In literature, we think of the "privileged moment" as time out of time, a short space where two characters can share something that transcends the ordinary unfolding of the plot. And while a privileged moment may be tacked on to many stories - "and they lived happily ever after" - the true completion of such stories is inevitably the resolution of events in a familiarly temporal world. Which is why Tolle gave up sitting on park benches smiling at people and wrote his book. Why the Buddha took up teaching. And so on.
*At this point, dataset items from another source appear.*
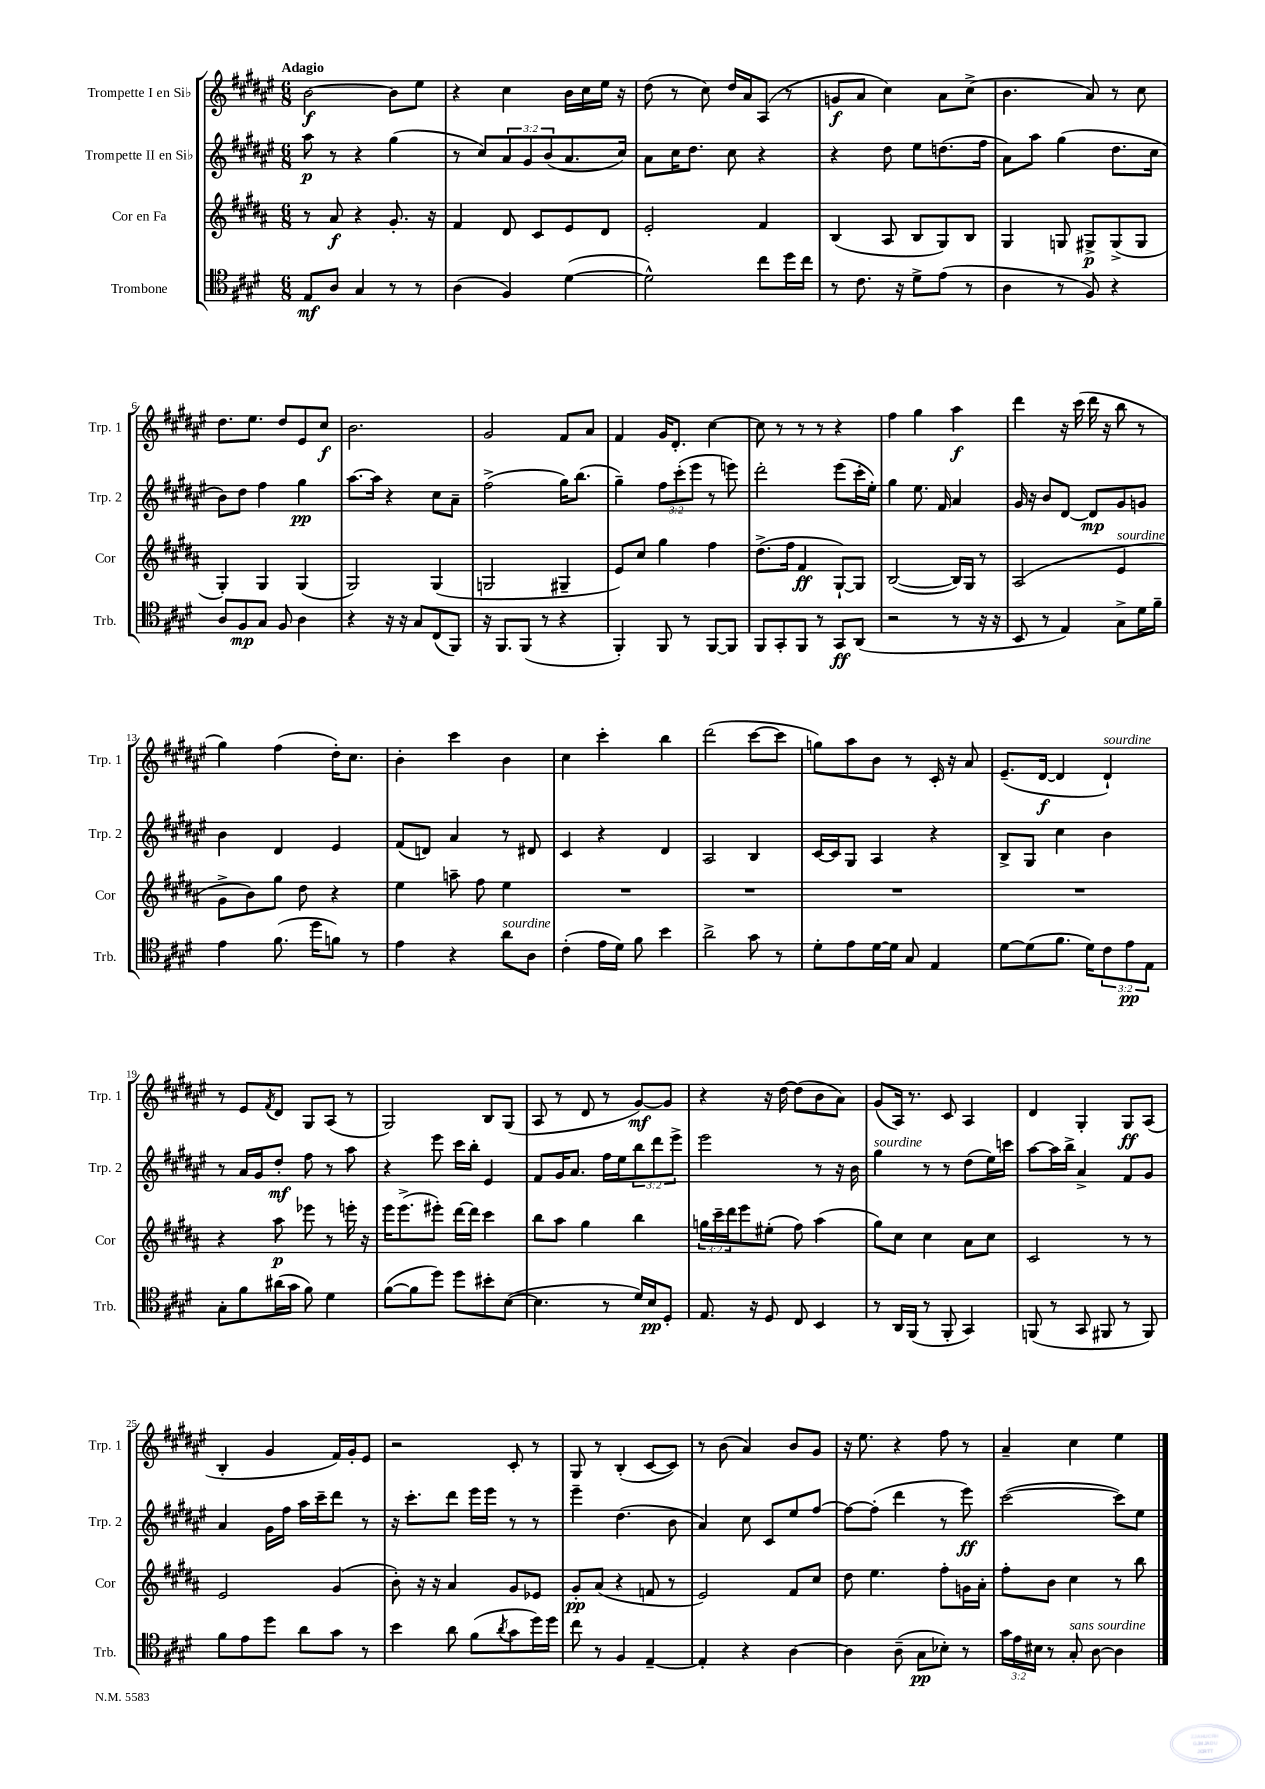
<<
\new StaffGroup <<
\new Staff = "s0" \with { instrumentName = "Trompette I en Sib" shortInstrumentName = "Trp. 1" } {
    \clef treble \key fis \major \numericTimeSignature \time 6/8 \tempo "Adagio"
    b'2~\f b'8 eis''8 |
    r4 cis''4 b'16 cis''16 eis''16 r16 |
    dis''8( r8 cis''8) dis''16 ais'16 ais8( r8 |
    g'8\f ais'8 cis''4) ais'8 cis''8->( |
    b'4. ais'8) r8 cis''8 |
    dis''8. eis''8. dis''8 eis'8 cis''8\f |
    b'2. |
    gis'2 fis'8 ais'8 |
    fis'4 gis'16 dis'8.-. cis''4~ |
    cis''8 r8 r8 r8 r4 |
    fis''4 gis''4 ais''4\f |
    dis'''4 r16 cis'''16( dis'''16 r16 b''8 r8 |
    gis''4) fis''4( dis''16-.) cis''8. |
    b'4-. cis'''4 b'4 |
    cis''4 cis'''4-. b''4 |
    dis'''2( cis'''8~ cis'''8 |
    g''8) ais''8 b'8 r8 cis'16-. r16 ais'8 |
    eis'8.--( dis'16~\f dis'4 dis'4-!^\markup { \italic "sourdine" }) |
    r8 eis'8 \acciaccatura { fis'8 } dis'8 gis8 ais8( r8 |
    gis2) b8 gis8( |
    ais8 r8 dis'8 r8 gis'8~\mf) gis'8 |
    r4 r16 dis''16~ dis''8( b'8 ais'8) |
    gis'8( ais16) r8. cis'8 ais4 |
    dis'4 gis4-. gis8\ff ais8( |
    b4-. gis'4 fis'16) gis'16-. eis'8 |
    r2 cis'8-. r8 |
    gis8 r8 b4-.( cis'8~ cis'8) |
    r8 b'8( ais'4) b'8 gis'8 |
    r16 eis''8. r4 fis''8 r8 |
    ais'4-- cis''4 eis''4 \bar "|." |
}
\new Staff = "s1" \with { instrumentName = "Trompette II en Sib" shortInstrumentName = "Trp. 2" } {
    \clef treble \key fis \major \numericTimeSignature \time 6/8 \override Staff.TupletNumber.text = #tuplet-number::calc-fraction-text
    ais''8\p r8 r4 gis''4( |
    r8 cis''8) \tuplet 3/2 { ais'8 gis'8 b'8( } ais'8. cis''16) |
    ais'8 cis''16 dis''8. cis''8 r4 |
    r4 dis''8 eis''8 d''8.( fis''16 |
    ais'8) ais''8 gis''4( dis''8. cis''16 |
    b'8) dis''8 fis''4 gis''4\pp |
    ais''8.~ ais''16 r4 cis''8 ais'8-- |
    fis''2->( gis''16) b''8.( |
    gis''4--) \tuplet 3/2 { fis''8 cis'''8-.( eis'''8 } r8 e'''8) |
    dis'''2-. eis'''8( cis'''16-. eis''16-.) |
    gis''4 eis''8. fis'16 ais'4 |
    gis'16 r16 b'8 dis'8~ dis'8\mp gis'8 g'8 |
    b'4 dis'4 eis'4 |
    fis'8( d'8) ais'4 r8 dis'8 |
    cis'4 r4 dis'4 |
    ais2 b4 |
    cis'16~ cis'16 gis8 ais4 r4 |
    b8-> gis8 cis''4 b'4 |
    r8 ais'16 gis'16 dis''8-.\mf fis''8 r8 ais''8 |
    r4 eis'''8 cis'''16 b''16-. eis'4 |
    fis'8 gis'16 ais'8. fis''16 eis''16 \tuplet 3/2 { b''8 dis'''8 eis'''8-> } |
    eis'''2 r8 r16 b'16 |
    gis''4^\markup { \italic "sourdine" } r8 r8 dis''8( eis''16) c'''16 |
    ais''8~ ais''16 b''16-> ais'4-> fis'8 gis'8 |
    ais'4 gis'16 fis''16 ais''16 cis'''16-- dis'''8 r8 |
    r16 cis'''8.-. dis'''8 eis'''16 eis'''16 r8 r8 |
    eis'''4-- dis''4.( b'8 |
    ais'4) cis''8 cis'8 eis''8 fis''8~ |
    fis''8~ fis''8-.( dis'''4 r8 eis'''8\ff) |
    cis'''2~( cis'''8) eis''8 \bar "|." |
}
\new Staff = "s2" \with { instrumentName = "Cor en Fa" shortInstrumentName = "Cor" } {
    \clef treble \key b \major \numericTimeSignature \time 6/8 \override Staff.TupletNumber.text = #tuplet-number::calc-fraction-text
    r8 ais'8\f r4 gis'8.-. r16 |
    fis'4 dis'8 cis'8 e'8 dis'8 |
    e'2-. fis'4 |
    b4( ais8 b8 gis8) b8 |
    gis4 g8 gis8->\p gis8->( gis8 |
    gis4-.) gis4 gis4( |
    gis2) gis4( |
    g2 gis4-- |
    e'8) cis''8 gis''4 fis''4 |
    dis''8.->( fis''16 fis'4\ff gis8~-!) gis8 |
    b2~( b16) gis16 r8 |
    ais2( e'4^\markup { \italic "sourdine" } |
    gis'8-> b'8) gis''8 dis''8 r4 |
    e''4 a''8-- fis''8 e''4 |
    R2. |
    R2. |
    R2. |
    R2. |
    r4 ais''8\p ees'''8 r8 e'''16-. r16 |
    e'''16 e'''8.->( eis'''8-.) dis'''16~ dis'''16 cis'''4 |
    b''8 ais''8 gis''4 b''4 |
    \tuplet 3/2 { g''16 cis'''16-- dis'''16 } e'''8 eis''8-.( fis''8) ais''4( |
    gis''8) cis''8 cis''4 ais'8 cis''8 |
    cis'2 r8 r8 |
    e'2 gis'4( |
    b'8-.) r16 r16 ais'4 gis'8 ees'8 |
    gis'8-.\pp ais'8( r4 f'8 r8 |
    e'2) fis'8 cis''8 |
    dis''8 e''4. fis''8-. g'16 ais'16-. |
    fis''8-. b'8 cis''4 r8 b''8 \bar "|." |
}
\new Staff = "s3" \with { instrumentName = "Trombone" shortInstrumentName = "Trb." } {
    \clef tenor \key e \major \numericTimeSignature \time 6/8 \override Staff.TupletNumber.text = #tuplet-number::calc-fraction-text
    e8\mf a8 gis4 r8 r8 |
    a4( fis4) dis'4~( |
    dis'2-^) cis''8 dis''16 cis''16 |
    r8 cis'8. r16 dis'8-> e'8( r8 |
    a4 r8 fis8) r4 |
    a8 fis8\mp gis8 fis8 a4 |
    r4 r16 r16 gis8 cis8( fis,8) |
    r16 fis,8. fis,8( r8 r4 |
    fis,4-.) fis,8 r8 fis,8~ fis,8 |
    fis,8 gis,8-. fis,8 r8 gis,8\ff a,8( |
    r2 r8 r16 r16 |
    b,8 r8 e4) gis8-> dis'16 fis'16-- |
    e'4 fis'8.( dis''16 f'8) r8 |
    e'4 r4 a'8^\markup { \italic "sourdine" } a8 |
    cis'4-.( e'16 dis'16) fis'8 b'4 |
    a'2-> gis'8 r8 |
    dis'8-. e'8 dis'16~ dis'16 gis8 e4 |
    dis'8~ dis'8( fis'8. dis'16) \tuplet 3/2 { cis'8 e'8\pp e8 } |
    gis8-. fis'8 ais'16( gis'16 fis'8) dis'4 |
    fis'8~( fis'8 dis''8) dis''8 bis'8-. b8~( |
    b4. r8 dis'16) b16\pp dis8-. |
    e8. r16 dis8 cis8 b,4 |
    r8 a,16 fis,16( r8 fis,8-. gis,4) |
    f,8( r8 gis,8 fis,8 r8 fis,8) |
    fis'8 e'8 dis''8 a'8 gis'8 r8 |
    b'4 a'8 fis'8( \acciaccatura { a'8 } gis'8 dis''16) dis''16 |
    cis''8 r8 fis4 e4~-- |
    e4-. r4 a4~ |
    a4 a8--( gis8\pp bes8-.) r8 |
    \tuplet 3/2 { gis'16 e'16 bis16 } r8 gis8-.^\markup { \italic "sans sourdine" } a8~ a4 \bar "|." |
}
>>
>>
Longfellow tells us, "Life is real, life is earnest, and the grave is not its goal..." In the same way, successful quests for Nirvana do not end with the sage disappearing into eternity in contemplating his navel, but with that self-same sage giving those around him a chance to hear the whisperings of eternity within the framework of mortal life. Privileged moments will come, often in literature, and more often than we acknowledge in our real lives, but even as an eternal universe pulses. to our senses time marches on. The Power of Now and the proper handling of dhukka does not come in severing ourselves from the reality of how we are constructed, but in finding a way to let the immortal soul sometimes reveal itself from within the mortal body so that our lives may give expression to something larger. To return to where we started, if our sensory lives give meaning, the highest state is not the escape from meaning, but to transcend, momentarily grasping the idea of that old hymn - "As it was in the beginning, is now and ever shall be world without end" - and knowing that we're a part of it, not apart from it.